1. Use a queue to store nodes along with their positional indices.
2. At each level:
   • Traverse all nodes in the level.
   • Calculate the width using the first and last node's indices.
   • Push the left and right children (if present) into the queue with updated indices.
3. Track the maximum width across all levels.

Code:

#include <iostream>
#include <queue>
#include <algorithm>
using namespace std;

// Definition for a binary tree node
struct TreeNode {
    int val;
    TreeNode* left;
    TreeNode* right;
    TreeNode(int x) : val(x), left(nullptr), right(nullptr) {}
};

class Solution {
public:
    int widthOfBinaryTree(TreeNode* root) {
        if (!root) return 0; // If the tree is empty, the width is 0.

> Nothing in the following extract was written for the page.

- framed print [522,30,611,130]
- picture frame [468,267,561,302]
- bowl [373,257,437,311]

        int maxWidth = 0; // Variable to track the maximum width of the tree.
        queue<pair<TreeNode*, unsigned long long>> q; // Queue to store nodes along with their positional index.
        q.push({root, 0}); // Start with the root node at index 0.

        while (!q.empty()) {
            int levelSize = q.size(); // Number of nodes at the current level.
            unsigned long long minIndex = q.front().second; // Minimum index of the current level for normalization.
            unsigned long long first, last; // Variables to store the first and last indices of the current level.

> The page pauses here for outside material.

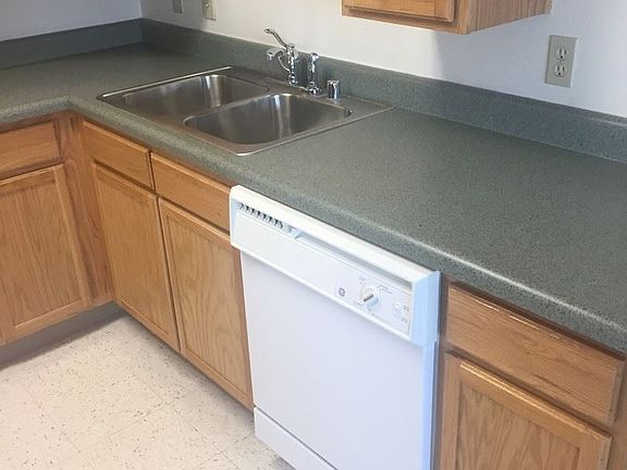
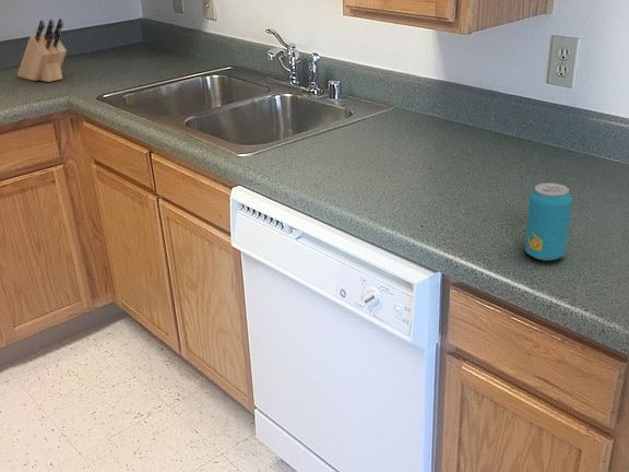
+ beverage can [524,181,573,261]
+ knife block [16,17,68,83]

            for (int i = 0; i < levelSize; ++i) {
                TreeNode* node = q.front().first; // Current node.
                unsigned long long index = q.front().second - minIndex; // Normalize index to avoid overflow.
                q.pop();

                if (i == 0) first = index; // Set the first index for the level.
                if (i == levelSize - 1) last = index; // Set the last index for the level.

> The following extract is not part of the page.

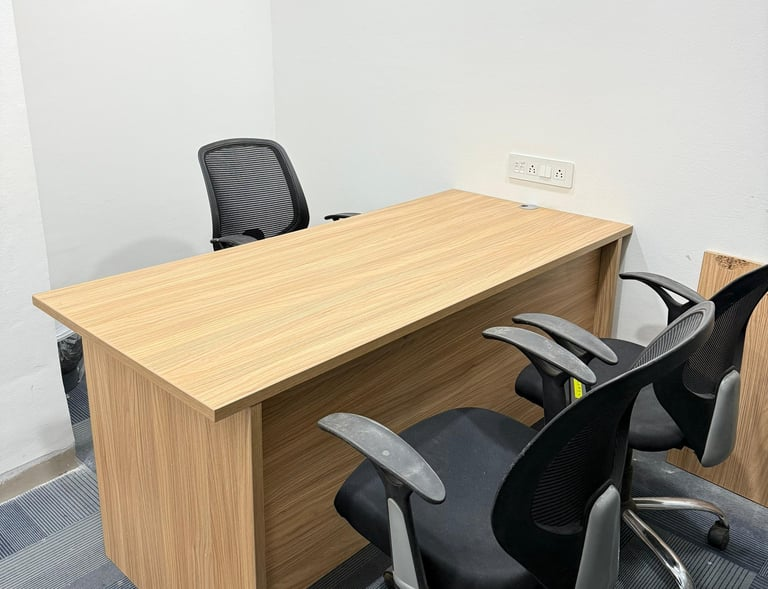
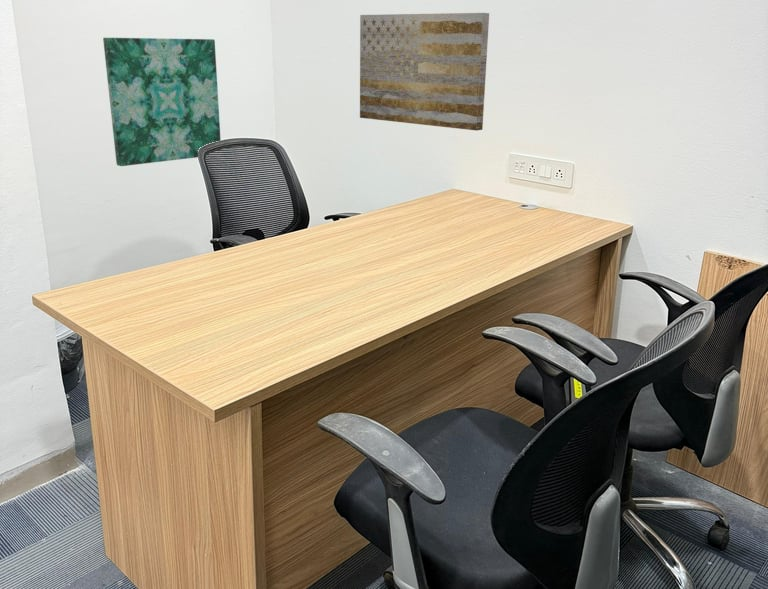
+ wall art [102,37,222,167]
+ wall art [359,12,490,132]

                // Push the left child to the queue with its positional index.
                if (node->left) q.push({node->left, 2 * index});
                // Push the right child to the queue with its positional index.
                if (node->right) q.push({node->right, 2 * index + 1});
            }

            // Calculate the width of the current level and update the maximum width.
            maxWidth = max(maxWidth, int(last - first + 1));
        }

        return maxWidth; // Return the maximum width of the tree.
    }
};

// Helper function to build a tree for testing
TreeNode* buildTree() {
    TreeNode* root = new TreeNode(1); // Root node.
    root->left = new TreeNode(3); // Left child of the root.
    root->right = new TreeNode(2); // Right child of the root.
    root->left->left = new TreeNode(5); // Left child of node 3.
    root->right->right = new TreeNode(9); // Right child of node 2.
    root->left->left->left = new TreeNode(6); // Left child of node 5.
    root->left->left->right = new TreeNode(7); // Right child of node 5.
    root->right->right->left = new TreeNode(10); // Left child of node 9.
    return root; // Return the constructed tree.
}

// Main function
int main() {
    Solution sol; // Create a solution object.
    TreeNode* root = buildTree(); // Build the tree for testing.
    cout << "Maximum Width: " << sol.widthOfBinaryTree(root) << endl; // Calculate and display the maximum width.
    return 0; // End of the program.
}

Complexity Analysis:

• Time Complexity: O(N)
  • As each node is visited once, so the time complexity if O(N), where N is the number of nodes.
• Space Complexity: O(W)
  • The queue stores at most one level of nodes. In the worst case (a complete binary tree), the queue size if O(W), where W is the maximum width of the tree.
  • W = O(N)
  • Overall Space Complexity: O(W)